With regard to his comment 4: of course the butterfly velocity is temperature dependent according to finite density holography. Hartnoll's case is that he claims this to be unreasonable based on bounds for operator spreading. After much debate the two of us reached the conclusion that this issue cannot be decided on theoretical grounds alone, reason for me to include it in the "caveats" section. This comment just highlights that both referee's did not take the time to familiarize themselves with Hartnoll's reasoning.

List of changes

I am sceptical as well whether the minimal viscosity is at work. However, this is condensed matter physics and the role of the theorist is no more than to ask unusual questions to experiment, based on the capacity of equations to teach us to think differently. It may well be that the experimental answers are yet elsewhere but this represents usually progress. I added the original section 4.4 (related to the comment 4 of the referee) for the mere purpose to spell out to the experimental readership that holography is as any other theoretical physics activity in condensed matter physics to be looked at with distrust. But in my mind the "large N caveat" is even superseded by another one: it is very well understood that for the cuprate electrons to become interesting very large periodic lattice potentials are needed (Hubbard models, etc.). How can it then be that near perfect Galilean invariance physics emerges in the not so deep IR? I did not pay explicit attention to this obvious problem in the original paper for length reasons. I am grateful to the second referee for pointing out the Hartnoll viscosity paper (arXiv:1601.02757) because it represents a concise way to explain how it works in holography. Assuming that the linear axions have anything to do with the strong lattice potentials, the computations show that these are ${\em strongly}$ irrelevant. Upon departing from the UV, these dive down rapidly under renormalization, forming a quite large regime at low temperatures where \eta/s is constant signaling unambiguously the hydrodynamical regime. The lattice is more irrelevant than in e.g. a Fermi liquid where Umklapp switches on algebraically in the flow from the IR fixed point -- the $T^2$ resistivity.

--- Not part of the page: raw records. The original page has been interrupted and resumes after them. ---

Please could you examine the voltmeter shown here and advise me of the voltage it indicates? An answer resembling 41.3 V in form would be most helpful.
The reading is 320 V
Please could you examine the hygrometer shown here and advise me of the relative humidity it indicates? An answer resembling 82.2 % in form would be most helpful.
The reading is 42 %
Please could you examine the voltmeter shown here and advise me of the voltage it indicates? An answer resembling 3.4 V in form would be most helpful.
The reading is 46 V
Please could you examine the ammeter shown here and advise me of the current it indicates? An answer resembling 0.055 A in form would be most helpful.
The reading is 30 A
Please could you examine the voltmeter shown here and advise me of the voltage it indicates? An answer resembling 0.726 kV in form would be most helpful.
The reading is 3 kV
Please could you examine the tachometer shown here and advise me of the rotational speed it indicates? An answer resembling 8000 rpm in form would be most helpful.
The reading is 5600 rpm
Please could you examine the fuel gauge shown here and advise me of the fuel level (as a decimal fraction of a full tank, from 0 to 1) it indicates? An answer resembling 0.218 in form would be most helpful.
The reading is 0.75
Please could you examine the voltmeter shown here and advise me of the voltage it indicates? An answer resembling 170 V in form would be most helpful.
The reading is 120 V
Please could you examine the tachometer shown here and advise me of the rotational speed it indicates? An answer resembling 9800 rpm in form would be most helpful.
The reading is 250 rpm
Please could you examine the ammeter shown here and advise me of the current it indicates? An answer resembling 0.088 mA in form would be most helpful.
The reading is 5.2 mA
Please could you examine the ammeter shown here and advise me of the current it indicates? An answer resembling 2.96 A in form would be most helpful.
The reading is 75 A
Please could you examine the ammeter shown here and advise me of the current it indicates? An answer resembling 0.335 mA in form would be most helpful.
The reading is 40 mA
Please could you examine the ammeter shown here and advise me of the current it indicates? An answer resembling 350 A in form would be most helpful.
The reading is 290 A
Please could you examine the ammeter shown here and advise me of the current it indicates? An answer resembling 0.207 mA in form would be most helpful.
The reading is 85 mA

For this reason I decided to expand the "caveat" section 4.4 in the revised manuscript. I added an overall introduction for rhetorical reasons. I text edited the "large N caveat" part (the original section 4.4), wiring in the temperature dependence issue of the butterfly velocity explicitly to help holographic readers like the present referee's to appreciate Hartnoll's point of view. This has now become subsection 4.4.2. I added a new subsection (4.4.1) that is relatively long for the reason that various aspects of the paper arXiv:1601.02757 (new reference 61) are quite informative in the present context. It also serves the purpose of advertising the insightful (new) ref. 62 that is apparently not yet widely disseminated in the holographic community (e.g., referee 2). I discuss the relation of $\eta/s$ to entropy production in the non-hydrodynamical setting, explain the presence of a large effectively Galilean invariant IR regime, to then elucidate the results of (new) ref. 62 showing that the emerging IR hydrodynamical viscosity is the minimal one. I conclude that a similar miracle should be at work in cuprates in order for the mechanism underlying Sections 5,6 to be possible altogether.